Dynamic analysis is shown to be particularly useful when a binary is large or obscure. Though, the binary may be using methods of detecting dynamic analysis that would need to first be circumvented.

Tools utilized for dynamic analysis for the training include the dnSpyEx debugger, as well as x64dbg. With debugging, instead of sifting through mountains of decompilation and disassembly, you can break on a function call and inspect the process state to find what you’re looking for. You can even edit the state to take a desired code path, such as one which avoids debugger detection. Network Monitoring is also included here, which can help gather more information about the binary through observing what it does on the network while running.

During this portion of the training, I found the x64dbg documentation to be helpful. I cannot stress enough, resources are important not only for this training, but for real-world roles where these or similar tools may be utilized.

Packers

Generally speaking, when a program conceals its intent in any way, it’s said to be “packed”. This term is used loosely in the community. Though, obfuscation tends to refer to strings and data, whereas packing is usually oriented towards hidden code, or entire secondary binaries concealed within the primary binary.

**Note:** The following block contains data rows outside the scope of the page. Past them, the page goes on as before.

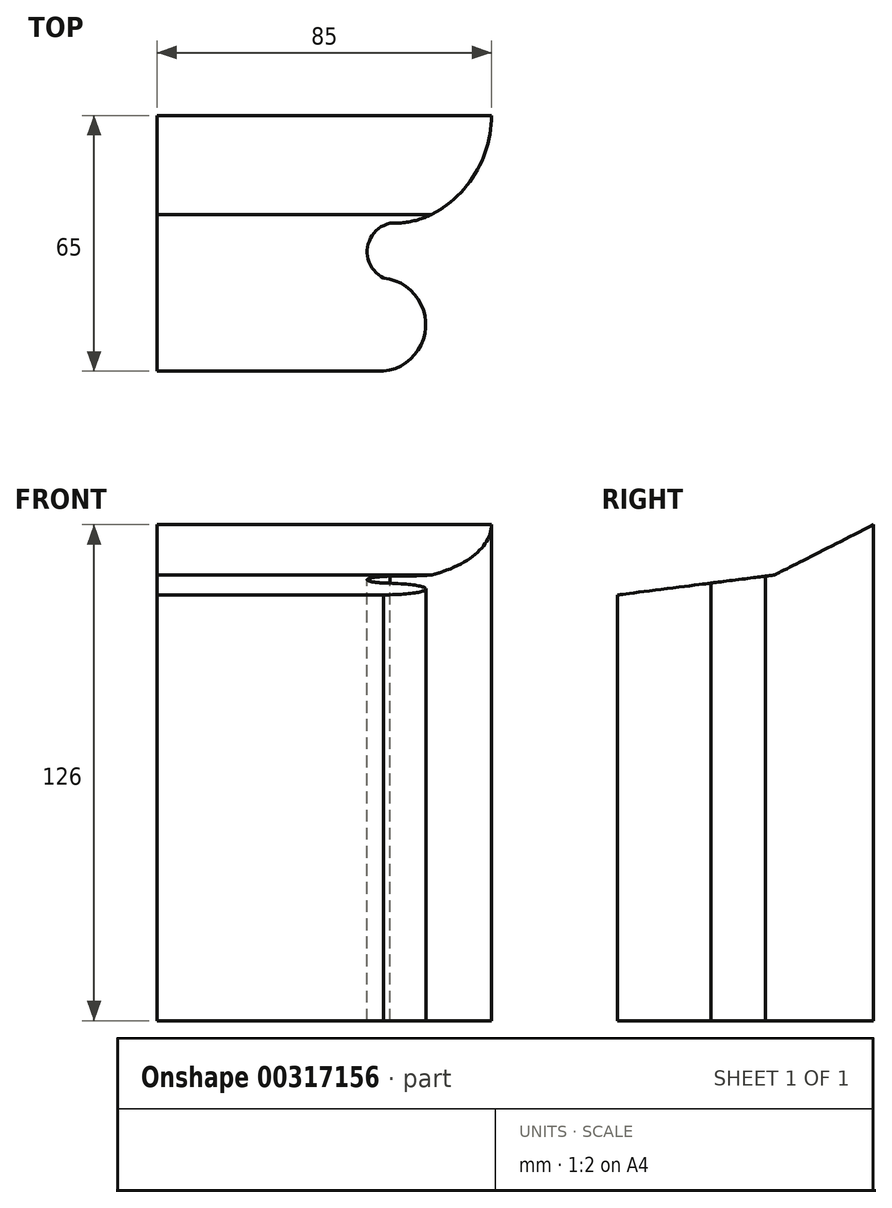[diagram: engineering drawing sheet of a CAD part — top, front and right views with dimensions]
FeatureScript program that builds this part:
annotation { "Feature Type Name" : "Feature", "Feature Type Description" : "" }
export const myFeature = defineFeature(function(context is Context, id is Id, definition is map)
    precondition{}
    {
        {
            var Q0;
            Q0=qCreatedBy(makeId("Front.planeOp"),FACE);
            var sketch = newSketch(context, id + "F0", { "sketchPlane" : qUnion([Q0])});
            skLineSegment(sketch, "E0.bottom", {"start": v(42.5, 63) * mm, "end": v(-42.5, 63) * mm});
            skLineSegment(sketch, "E0.top", {"start": v(42.5, -63) * mm, "end": v(-42.5, -63) * mm});
            skLineSegment(sketch, "E0.left", {"start": v(42.5, 63) * mm, "end": v(42.5, -63) * mm});
            skLineSegment(sketch, "E0.right", {"start": v(-42.5, 63) * mm, "end": v(-42.5, -63) * mm});
            skPoint(sketch, "E0.middle", {"position": v(0, 0) * mm});
            skSolve(sketch);
        }
        {
            var Q0;
            Q0=qSketchRegion(id+"F0",true);
            extrude(context, id + "F1", {"entities" : qUnion([Q0]), "depth" : 65 * mm});
        }
        {
            var Q0;
            Q0=makeQuery(id+"F1.opExtrude","SWEPT_FACE",FACE,{"disambiguationData":[OSD([sQuery(id+"F0.wireOp",EDGE,"E0.bottom")])]});
            var sketch = newSketch(context, id + "F2", { "sketchPlane" : qUnion([Q0])});
            skArc(sketch, "E1", {"start": v(30.14, -23.46) * mm, "mid": v(39.22, -13.26) * mm, "end": v(42.5, 0) * mm});
            skArc(sketch, "E2", {"start": v(16.65, -27.4) * mm, "mid": v(23.72, -26.54) * mm, "end": v(30.14, -23.46) * mm});
            skArc(sketch, "E3", {"start": v(16.65, -27.4) * mm, "mid": v(10.93, -33.8) * mm, "end": v(15.1, -41.3) * mm});
            skArc(sketch, "E4", {"start": v(15.1, -65) * mm, "mid": v(25.83, -53.15) * mm, "end": v(15.1, -41.3) * mm});
            skLineSegment(sketch, "E5", {"start": v(15.1, -65) * mm, "end": v(42.5, -65) * mm});
            skLineSegment(sketch, "E6", {"start": v(42.5, -65) * mm, "end": v(42.5, 0) * mm});
            skSolve(sketch);
        }
        {
            var Q0;
            Q0=qSketchRegion(id+"F2",true);
            extrude(context, id + "F3", {"entities" : qUnion([Q0]), "operationType" : NewBodyOperationType.REMOVE, "oppositeDirection" : true, "depth" : 200 * mm});
        }
        {
            var Q0;
            Q0=makeQuery(id+"F1.opExtrude","SWEPT_FACE",FACE,{"disambiguationData":[OSD([sQuery(id+"F0.wireOp",EDGE,"E0.right")])]});
            var sketch = newSketch(context, id + "F4", { "sketchPlane" : qUnion([Q0])});
            skLineSegment(sketch, "E7", {"start": v(0, 63) * mm, "end": v(25.15, 50.23) * mm});
            skLineSegment(sketch, "E8", {"start": v(25.15, 50.23) * mm, "end": v(65, 45.17) * mm});
            skLineSegment(sketch, "E9", {"start": v(65, 45.17) * mm, "end": v(65, 63) * mm});
            skLineSegment(sketch, "E10", {"start": v(65, 63) * mm, "end": v(0, 63) * mm});
            skSolve(sketch);
        }
        {
            var Q0;
            Q0 = qSketchRegion(id + "F4", true);
            extrude(context, id + "F5", {"entities" : qUnion([Q0]), "operationType" : NewBodyOperationType.REMOVE, "oppositeDirection" : true, "depth" : 100 * mm});
        }
    });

The training covers detecting obfuscated strings in the binary, and deriving the original value by use of python scripts or dynamic analysis.

Packed binaries typically utilize a stub to transition the contained executable code into a usable state, and then it is executed. Both dynamic and static analysis approaches are covered, explaining how to identify and analyze packed binaries.

Yara

Yara is noted as a common format shared amongst the community for analyzing malware, useful for identifying certain functionality within a binary, or if a malware binary belongs to a particular family.

The training requires Yara rules to be written to match against real malware. The strongest Yara rules are those which match against portions of the binary that are difficult to change, and should be created accordingly.

Automation

Throughout the training and in the community, various automation tools are showcased, or even suggested. Some of the most frequently referred include: AssemblyLine, Any.run, Joe’s Sandbox, and Unpac.Me.

Other tools that are mentioned which are very helpful for analysis and continued learning include: VirusTotal, Malware Bazaar, and MalShare.

Conclusion

A comprehensive exam must be passed in order to complete the training and receive the certificate. After finishing, I felt I had found the structure I needed to confidently continue building my reverse engineering skill set.

I’d like to once again mention, the community around InvokeRE is absolutely incredible. The Discord server is a fantastic resource, where you’re sure to find incredible people willing to help. Even developers for great tools such as Binary Ninja can be found participating in the conversations there.

As for me, the training took around a month to complete. When I chose to pursue IMBT, I already had some experience with C, AMD64, and Windows internals. Again, I really don’t think this is a requirement. I believe with any subject in the world of computers, the key is to take things slow and take your time. Make sure you understand the topic at hand to the best of your ability before continuing, and don’t get frustrated if you have to come back to it.

Thank you for reading.

Good luck out there, and never stop learning!